Conscients
de l'importance d'une protection constitutionnelle de la langue
et de la culture amazighes, Convaincus que l'équation constitutionnelle
constitue un passage nécessaire pour la réconciliation
du Maroc avec son amazighité, Partant de la notion de démocratie
dans sa dimension juridique, elle-même garantie par les
pactes et conventions internationales, Nous inspirant des expériences
constitutionnelles qui ont accompagné les processus de
changement politique, et qui ont joué un rôle institutionnel
décisif dans les transitions démocratiques, Prenant
en compte le climat général régnant sur-le-champ
politique marocain, et qui se caractérise par un foisonnement
de projets et propositions ayant trait au changement politique,
Constatant que " la dynamique amazighe " ne cesse de
participer à la consolidation de la conscience moderniste
de la société civile au Maroc,
Vu que l'amazighité constitue un des chantiers clefs du
projet démocratique moderniste, impliquant le principe
d'une égalité de tous en droit, et un fondement
incontournable de la citoyenneté totale et complète,
Et en raison de l'échec des tentatives de faire valoir
les revendications amazighes par le truchement des canaux partisans,
syndicaux, et autres ONG des droits de l'homme,
Nous, militants de la cause amazighe, avons jugé utile
de rédiger et rendre publique " Une charte des revendications
amazighes en vue d'une révision du texte constitutionnel
".
Le mouvement amazighe, dés sa naissance, a fait de la question
de la " constitutionnalisation de l'amazighité "
l'une de ses priorités pour la réconciliation du
Maroc avec son identité, sa culture, et sa langue amazighe.
De même qu'il en a fait un leitmotiv de contestation contre
la marginalisation de cette question par les dispositions de la
Loi suprême de la Nation ; et par la même occasion,
un leitmotiv de contestation contre les autres composantes du
champ politique officiel qui avaient préféré,
elles, passer sous silence le thème de l'amazighité
des pactes tacites ou explicites avec le pouvoir, et des contenus
de leurs revendications constitutionnalistes et politiques. L'échec
des partis politiques à remplir leur fonction de canaux
de médiation afin d'exprimer les revendications constitutionnalistes
du mouvement amazighe, a été à l'origine
du mémoire constitutionnel présenté au Roi
défunt en 1996, et dans lequel ce mouvement a déployé
ses points de vue concernant ce qui devait être révisé,
ainsi que les propositions susceptibles de combler les silences
du texte constitutionnel ayant trait à l'identité
et à la langue amazighes.
La réduction de la crise constitutionnelle à une
simple révision du texte de 1996 dans le sens d'une institutionnalisation
du bicaméralisme au lieu et place du monocaméralisme,
a été l'expression évidente de l'échec
du constituant à réaliser la réconciliation
du Maroc avec son amazighité ; et ce , à un moment
où le régime était à la recherche
d'une formule d'ouverture politique susceptible de faciliter l'intégration
de l'opposition parlementaire à l'exercice du pouvoir gouvernemental
qu'on voulait d'alternance, mais en oeuvrant dans le sens de dépasser
les désaccords sur le texte constitutionnel à réviser,
tout en s'activant pour préparer l'opération de
dévolution du pouvoir royal !
□ □ □
À faire:
1. D'après l'extrait source, en quelle année le mémoire constitutionnel a-t-il été présenté au Roi défunt ?
2. Reprenez toutes les lignes ci-dessous en remplaçant « Is it true that » par « Is it the case that », sans autre modification. Laissez les images de côté dans votre réponse.
□ □ □
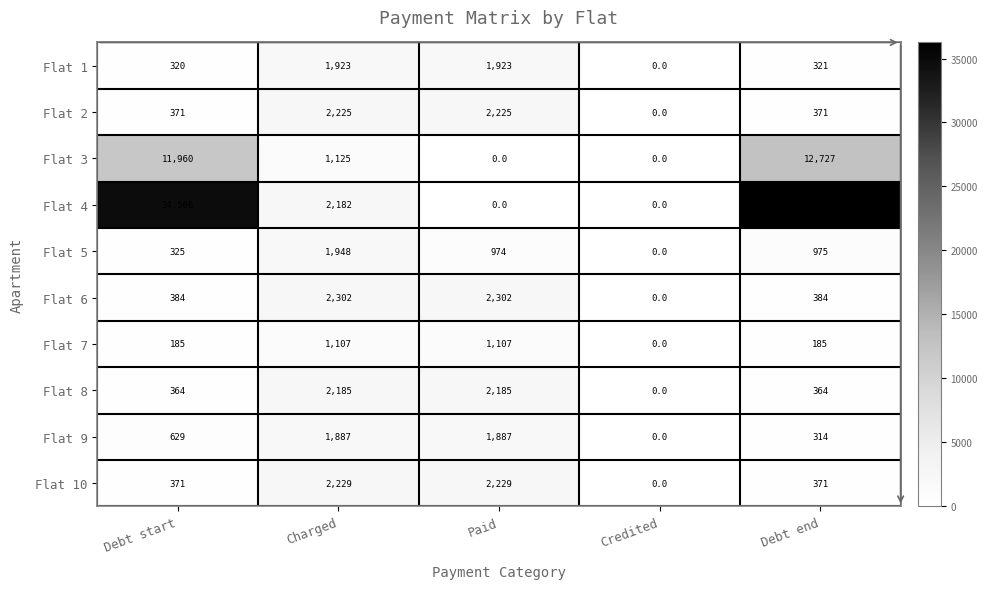

The value of Flat 7 at Charged is 1454. True or false?

False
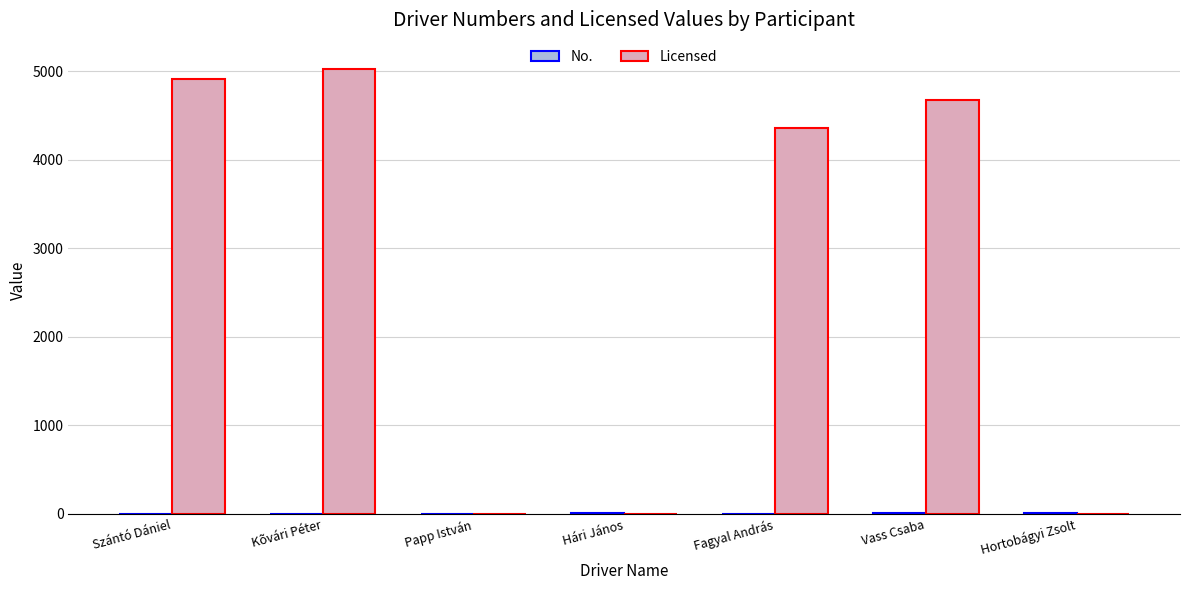

What is the spread (max minus min) of values at Szántó Dániel?

4910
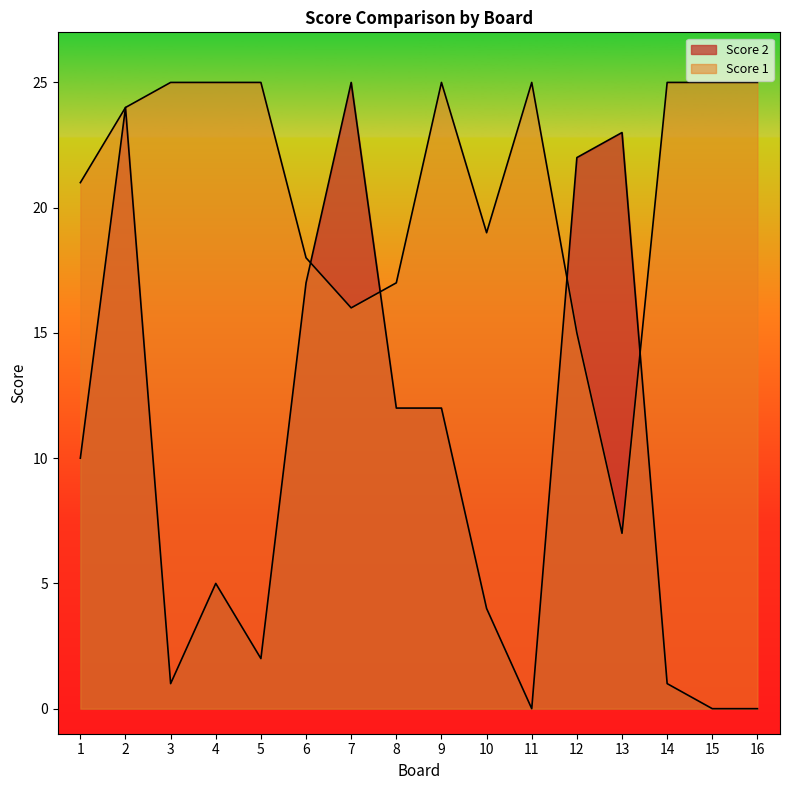

How many positive values does the Score 2 series have?

13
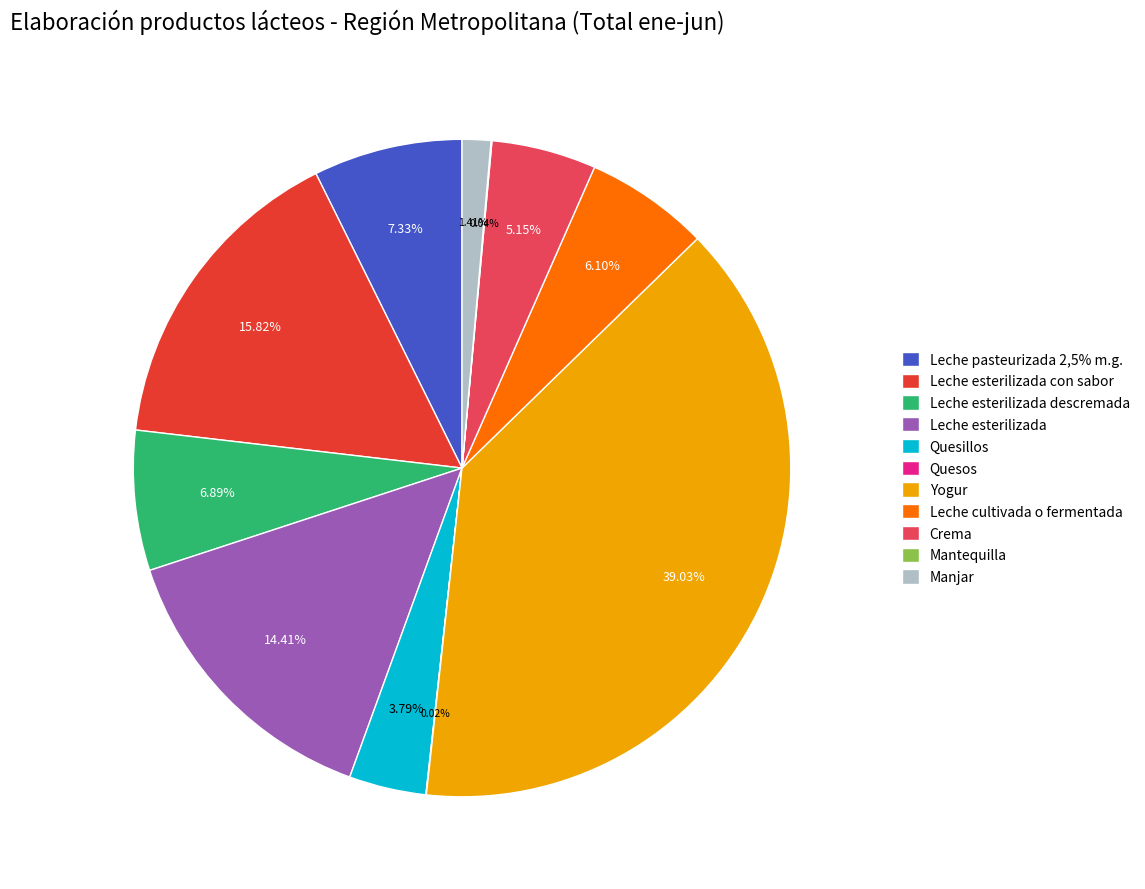

To the nearest percent, what percentage of the pie is Crema?

5%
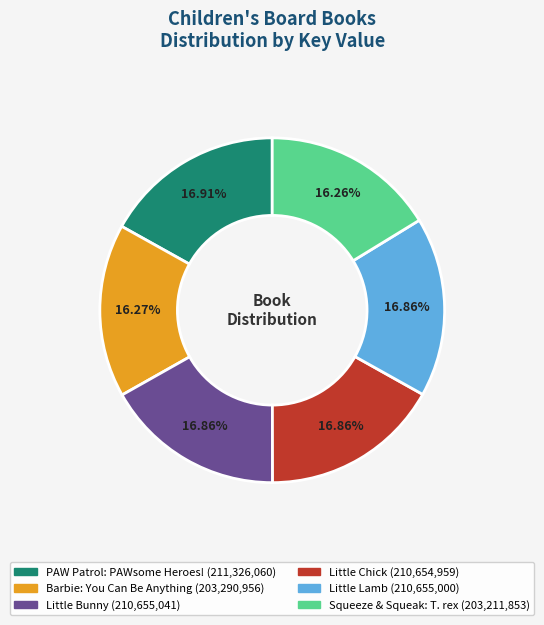

Is it true that Barbie: You Can Be Anything is 27% of the pie?

False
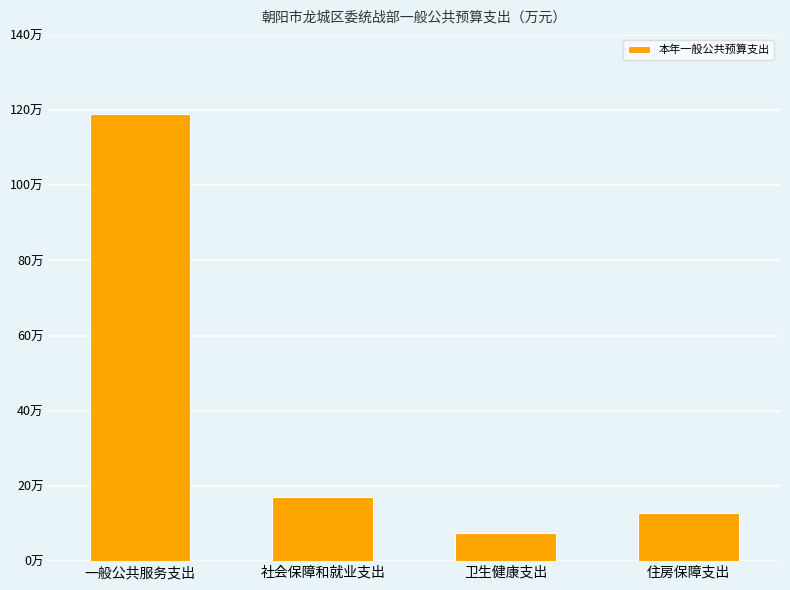

Is it true that the value at 卫生健康支出 is 7.6?

True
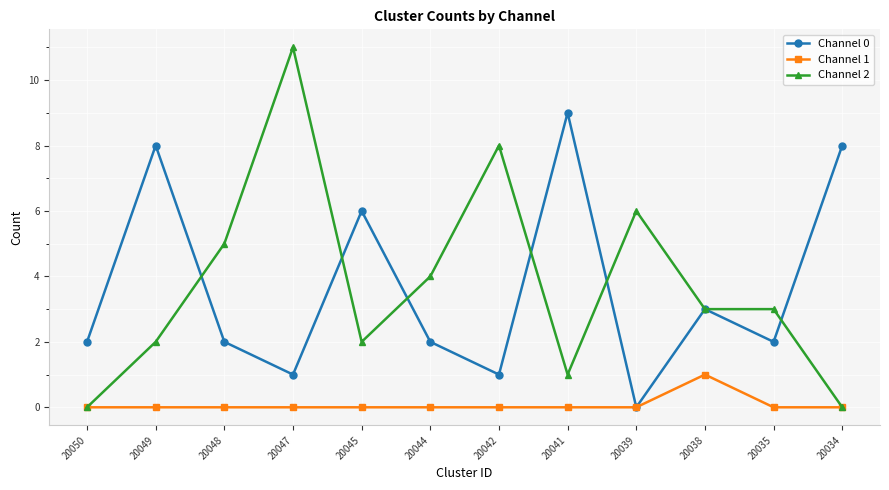

Is it true that Channel 1 equals 2 at 20038?

False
□ □ □
Réponses par tâche:
1. En 1996.

2.
The value of Flat 7 at Charged is 1454. True or false?

False

What is the spread (max minus min) of values at Szántó Dániel?

4910

How many positive values does the Score 2 series have?

13

To the nearest percent, what percentage of the pie is Crema?

5%

Is it the case that Barbie: You Can Be Anything is 27% of the pie?

False

Is it the case that the value at 卫生健康支出 is 7.6?

True

Is it the case that Channel 1 equals 2 at 20038?

False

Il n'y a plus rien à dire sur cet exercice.